What you need to do: All of the records listed below should be retyped exactly.

Saved entries:

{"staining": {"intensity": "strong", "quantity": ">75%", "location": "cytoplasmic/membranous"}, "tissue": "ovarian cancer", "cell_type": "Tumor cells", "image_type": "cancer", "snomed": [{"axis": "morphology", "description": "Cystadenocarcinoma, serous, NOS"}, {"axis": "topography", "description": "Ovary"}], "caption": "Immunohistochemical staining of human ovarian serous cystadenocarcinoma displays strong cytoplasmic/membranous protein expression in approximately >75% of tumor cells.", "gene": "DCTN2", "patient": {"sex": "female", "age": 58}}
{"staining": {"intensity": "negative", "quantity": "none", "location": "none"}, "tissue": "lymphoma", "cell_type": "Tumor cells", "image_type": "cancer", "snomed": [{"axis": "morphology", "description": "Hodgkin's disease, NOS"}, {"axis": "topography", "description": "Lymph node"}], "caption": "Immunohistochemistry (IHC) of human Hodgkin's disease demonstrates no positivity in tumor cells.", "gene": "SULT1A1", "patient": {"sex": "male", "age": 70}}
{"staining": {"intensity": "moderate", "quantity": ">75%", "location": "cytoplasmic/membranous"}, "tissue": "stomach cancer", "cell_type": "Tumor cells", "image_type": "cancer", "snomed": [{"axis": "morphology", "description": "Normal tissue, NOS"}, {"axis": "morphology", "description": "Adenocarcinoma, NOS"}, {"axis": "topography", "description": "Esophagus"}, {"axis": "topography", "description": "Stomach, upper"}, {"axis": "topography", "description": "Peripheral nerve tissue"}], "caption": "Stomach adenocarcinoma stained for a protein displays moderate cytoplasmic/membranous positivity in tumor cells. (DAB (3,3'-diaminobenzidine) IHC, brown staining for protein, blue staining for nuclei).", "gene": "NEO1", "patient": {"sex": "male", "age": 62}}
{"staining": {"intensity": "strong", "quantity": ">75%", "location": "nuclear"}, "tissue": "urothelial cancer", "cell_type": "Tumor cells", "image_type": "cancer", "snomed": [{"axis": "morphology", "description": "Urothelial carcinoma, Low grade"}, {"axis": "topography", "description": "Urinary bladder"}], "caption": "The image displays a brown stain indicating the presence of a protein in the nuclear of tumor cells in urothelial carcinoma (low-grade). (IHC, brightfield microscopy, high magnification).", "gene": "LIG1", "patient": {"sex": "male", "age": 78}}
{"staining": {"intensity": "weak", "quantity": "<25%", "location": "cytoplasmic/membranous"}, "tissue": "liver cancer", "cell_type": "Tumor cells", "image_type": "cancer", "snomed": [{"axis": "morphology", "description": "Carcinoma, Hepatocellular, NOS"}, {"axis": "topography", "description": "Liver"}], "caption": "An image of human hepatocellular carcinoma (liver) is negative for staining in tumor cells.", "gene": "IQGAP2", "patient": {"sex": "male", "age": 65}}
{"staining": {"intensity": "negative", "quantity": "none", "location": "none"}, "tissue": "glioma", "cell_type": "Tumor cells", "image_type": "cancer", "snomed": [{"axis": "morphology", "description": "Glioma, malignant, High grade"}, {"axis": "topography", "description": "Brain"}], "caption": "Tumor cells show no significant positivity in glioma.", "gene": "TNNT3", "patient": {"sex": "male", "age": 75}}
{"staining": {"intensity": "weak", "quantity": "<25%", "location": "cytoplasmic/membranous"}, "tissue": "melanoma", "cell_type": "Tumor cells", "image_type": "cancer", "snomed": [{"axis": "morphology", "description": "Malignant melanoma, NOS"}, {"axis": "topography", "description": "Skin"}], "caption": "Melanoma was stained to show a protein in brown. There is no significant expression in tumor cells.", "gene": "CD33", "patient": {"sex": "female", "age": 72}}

Response below:
{"staining": {"intensity": "strong", "quantity": ">75%", "location": "cytoplasmic/membranous"}, "tissue": "ovarian cancer", "cell_type": "Tumor cells", "image_type": "cancer", "snomed": [{"axis": "morphology", "description": "Cystadenocarcinoma, serous, NOS"}, {"axis": "topography", "description": "Ovary"}], "caption": "Immunohistochemical staining of human ovarian serous cystadenocarcinoma displays strong cytoplasmic/membranous protein expression in approximately >75% of tumor cells.", "gene": "DCTN2", "patient": {"sex": "female", "age": 58}}
{"staining": {"intensity": "negative", "quantity": "none", "location": "none"}, "tissue": "lymphoma", "cell_type": "Tumor cells", "image_type": "cancer", "snomed": [{"axis": "morphology", "description": "Hodgkin's disease, NOS"}, {"axis": "topography", "description": "Lymph node"}], "caption": "Immunohistochemistry (IHC) of human Hodgkin's disease demonstrates no positivity in tumor cells.", "gene": "SULT1A1", "patient": {"sex": "male", "age": 70}}
{"staining": {"intensity": "moderate", "quantity": ">75%", "location": "cytoplasmic/membranous"}, "tissue": "stomach cancer", "cell_type": "Tumor cells", "image_type": "cancer", "snomed": [{"axis": "morphology", "description": "Normal tissue, NOS"}, {"axis": "morphology", "description": "Adenocarcinoma, NOS"}, {"axis": "topography", "description": "Esophagus"}, {"axis": "topography", "description": "Stomach, upper"}, {"axis": "topography", "description": "Peripheral nerve tissue"}], "caption": "Stomach adenocarcinoma stained for a protein displays moderate cytoplasmic/membranous positivity in tumor cells. (DAB (3,3'-diaminobenzidine) IHC, brown staining for protein, blue staining for nuclei).", "gene": "NEO1", "patient": {"sex": "male", "age": 62}}
{"staining": {"intensity": "strong", "quantity": ">75%", "location": "nuclear"}, "tissue": "urothelial cancer", "cell_type": "Tumor cells", "image_type": "cancer", "snomed": [{"axis": "morphology", "description": "Urothelial carcinoma, Low grade"}, {"axis": "topography", "description": "Urinary bladder"}], "caption": "The image displays a brown stain indicating the presence of a protein in the nuclear of tumor cells in urothelial carcinoma (low-grade). (IHC, brightfield microscopy, high magnification).", "gene": "LIG1", "patient": {"sex": "male", "age": 78}}
{"staining": {"intensity": "weak", "quantity": "<25%", "location": "cytoplasmic/membranous"}, "tissue": "liver cancer", "cell_type": "Tumor cells", "image_type": "cancer", "snomed": [{"axis": "morphology", "description": "Carcinoma, Hepatocellular, NOS"}, {"axis": "topography", "description": "Liver"}], "caption": "An image of human hepatocellular carcinoma (liver) is negative for staining in tumor cells.", "gene": "IQGAP2", "patient": {"sex": "male", "age": 65}}
{"staining": {"intensity": "negative", "quantity": "none", "location": "none"}, "tissue": "glioma", "cell_type": "Tumor cells", "image_type": "cancer", "snomed": [{"axis": "morphology", "description": "Glioma, malignant, High grade"}, {"axis": "topography", "description": "Brain"}], "caption": "Tumor cells show no significant positivity in glioma.", "gene": "TNNT3", "patient": {"sex": "male", "age": 75}}
{"staining": {"intensity": "weak", "quantity": "<25%", "location": "cytoplasmic/membranous"}, "tissue": "melanoma", "cell_type": "Tumor cells", "image_type": "cancer", "snomed": [{"axis": "morphology", "description": "Malignant melanoma, NOS"}, {"axis": "topography", "description": "Skin"}], "caption": "Melanoma was stained to show a protein in brown. There is no significant expression in tumor cells.", "gene": "CD33", "patient": {"sex": "female", "age": 72}}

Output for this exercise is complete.